If you have any issue at all, just PM me here

Have Fun
Be Safe

Mike


----------



## Sunburn74 (Jun 10, 2009)

So whats the average turn around time on returns? If its not coming out of your pocket, I don't see why a bike return and replacement should take anything more than a week and a half, since even if the person is wrong about if the bike was actually damaged, its not coming out of your pocket anyway...


----------



## bikesdirect (Sep 9, 2006)

Sunburn74 said:


> So whats the average turn around time on returns? If its not coming out of your pocket, I don't see why a bike return and replacement should take anything more than a week and a half, since even if the person is wrong about if the bike was actually damaged, its not coming out of your pocket anyway...



depends on where you are at
we ship returns to Dallas

can be 1 to 7 days depending on your location

by the way, you should not need someone to setup a single speed
very easy to do and will save you a bit of money if you do it your self

about 20 times easier than building any toy I buy for my kids that says 'some assembly required'

mike


----------



## Sunburn74 (Jun 10, 2009)

The bike arrived last week monday. I didn't open the box but took it to a bike store my roomate recommended. The charged me 60 bucks, but it comes with a 1 yr service warranty for anything outside of tires. I finally got to see the bike yesterday and I must say its quite gorgeous. I went with the motobecane messenger in orange and its just a nice looking bike. Pics coming tomorrow if I can remember.

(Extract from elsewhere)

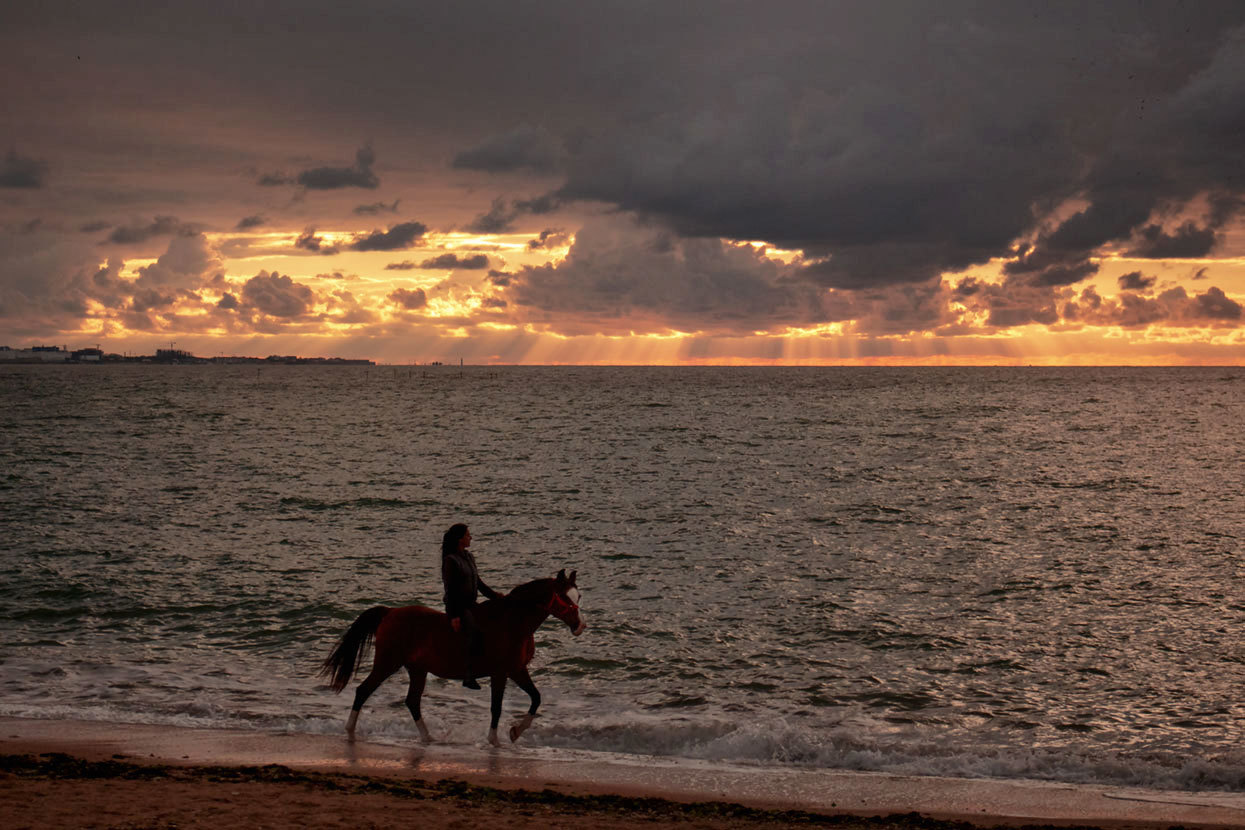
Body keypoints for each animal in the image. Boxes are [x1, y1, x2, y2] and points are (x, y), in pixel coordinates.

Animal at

I'm 6'2, I went with the 61 cm bike and the seats a little uncomfy. Also there is no quick release on the seat meaning if you want to adjust it on the fly, you need to carry that little allen wrench around. Also I don't like the foot straps, but I'm learnig to use them. Outside of that those are my major gripes after the first commute into work. I'll write a review in about a month.


----------



## sonex305 (Jun 17, 2007)

Here's something you can take to the bank; The majority of the people that will tell you Bikesdirect stinks are those people that have not purchased a thing from them. I have owned 6 bikes from Bikesdirect and all have been super. Mike at BD is great to work with and I recommend them highly. Don't listen to the haters, they are the same ones that will pass you on the road and not wave or say hi unless you are riding some name brand bike that you had to pay twice as much for simply because a certain name is on the downtube. 

Enjoy the new ride. I really love that orange they use.


----------



## bourmb (Jan 25, 2009)

Sunburn74 said:


> The bike arrived last week monday. I didn't open the box but took it to a bike store my roomate recommended. The charged me 60 bucks, but it comes with a 1 yr service warranty for anything outside of tires. I finally got to see the bike yesterday and I must say its quite gorgeous. I went with the motobecane messenger in orange and its just a nice looking bike. Pics coming tomorrow if I can remember.
> 
> I'm 6'2, I went with the 61 cm bike and the seats a little uncomfy. Also there is no quick release on the seat meaning if you want to adjust it on the fly, you need to carry that little allen wrench around. Also I don't like the foot straps, but I'm learnig to use them. Outside of that those are my major gripes after the first commute into work. I'll write a review in about a month.


How does the 61 fit you on standover? I am 6'6", but my legs are what I would consider nothing out of the normal as my dress pants are a 34.5" inseam. Most of my height comes in my torso. I really don't know if a 64cm would be too much from a standover perspective. I really wish I still had my old Fuji around so I could measure the standover height!


----------



## Sunburn74 (Jun 10, 2009)

The 61 standover is fine. I feel 64 would have been too much and I actually got to try a 64 inch frame on another bike and it just seemed a bit much. The length of the frame (ie top tube) is a little shorter than what I'd like, but I compensated by adjusting the seat. Overall if I could do it again, I'd probably stick with the 61 over the 64


----------